A memo instructing the Department of Housing not to take any more applications under a flagship loan scheme for first-time buyers was never seen by the Minister, an Oireachtas committee heard on Wednesday.
The joint Committee on Housing, Planning and Local Government was told the memo dated January 31st last had been released to media under Freedom of Information (FOI) legislation and had been sent by the Department of Public Expenditure and Reform (DEPR) to Minister for Housing, Eoghan Murphy's department.
Mr Murphy told the committee he did not know what the memo was as it had not been released by his Department.
Mr Murphy said any "confusion" over whether the Rebuilding Ireland Home Loan scheme was still operating had been "caused by people asking questions" who already knew the answers and wanted to cause confusion.
Under the Rebuilding Ireland Home Loan scheme first-time buyers can apply to their local authority for a loan, for up to 90 per cent of the value of the home, up to the value of €320,000 in counties Cork, Dublin, Galway, Kildare, Louth, Meath and Wicklow, and €250,000 elsewhere.
Mr Murphy faced robust questioning about reports that funding for the scheme had run out.
While Government anticipated 1,000 loans would be approved over three years, by the end of last year - two years into the scheme - the limit had been exceeded.
Darragh O'Brien, TD (Fianna Fail) read from a memo, released to media under Freedom of Information (FOI) legislation, sent by the Department of Public Expenditure and Reform to Mr Murphy's department and dated 31st January 2019.
“As the approval rating has exceeded the estimated 1,000 mortgages over three years the Department of Housing has been advised that no further approvals should issue for now,” it said.
“Are you saying that memo is incorrect, did you receive it on 31st January?” asked Mr O’Brien. “There are hundreds of really concerned people out there, right now and their concerns need to be addressed, and addressed seriously.”

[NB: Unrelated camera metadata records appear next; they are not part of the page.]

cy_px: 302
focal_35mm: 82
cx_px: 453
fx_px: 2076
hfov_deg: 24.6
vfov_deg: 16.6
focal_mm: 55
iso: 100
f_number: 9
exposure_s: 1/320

Mick Barry, TD (Solidarity) said the scheme had been "frozen" and it was "madness in the midst of the greatest housing and homelessness crisis in the history of the State that a scheme such as this would be frozen on the quiet."
‘Surprised’
Mr Murphy had been “genuinely surprised” at how the memo had been reported and any confusion was “being caused by people asking questions that they either know the answer to but want to cause confusion,” the Minister said.

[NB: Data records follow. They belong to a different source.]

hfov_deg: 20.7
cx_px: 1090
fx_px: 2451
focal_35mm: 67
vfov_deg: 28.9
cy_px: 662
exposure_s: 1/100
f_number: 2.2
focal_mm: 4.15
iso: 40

“The scheme has not been closed, funding had not run out,” he said. “Any loan approval that has been given will be honoured...applications are still being received. I have been very clear with the House (the Oireachtas) all along that we were reaching 50 per cent of drawdown and I had been engaging with DEPR”.
In relation to the memo the Minister said: “I haven’t seen it. It was not released from the Department of Housing. I don’t know what that is....The FOI was released by DEPR, not from my Department.”

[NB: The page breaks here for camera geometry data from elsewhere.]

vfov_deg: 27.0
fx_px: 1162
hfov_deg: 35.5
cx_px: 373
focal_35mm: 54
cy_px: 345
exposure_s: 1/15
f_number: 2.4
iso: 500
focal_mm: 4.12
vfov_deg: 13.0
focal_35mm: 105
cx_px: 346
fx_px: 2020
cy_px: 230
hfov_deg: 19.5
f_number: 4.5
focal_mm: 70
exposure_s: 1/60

Richard Boyd Barrett, (People Before Profit) said the Minister's policies were resulting in "the social cleansing of Dublin in particular".
Focussing on his own constituency, he said Dun Laoghaire had had one of the lowest approval rates for the loan scheme, with 20 out of 99 applications approved and he had heard just three had actually been drawn down.
As the average house price in the constituency was €620,000 and the home-loan scheme set €320,000 as the maximum allowable home-value “it is not going to work in Dun Laoghaire”, or in Dublin city where the average house price was €451,000.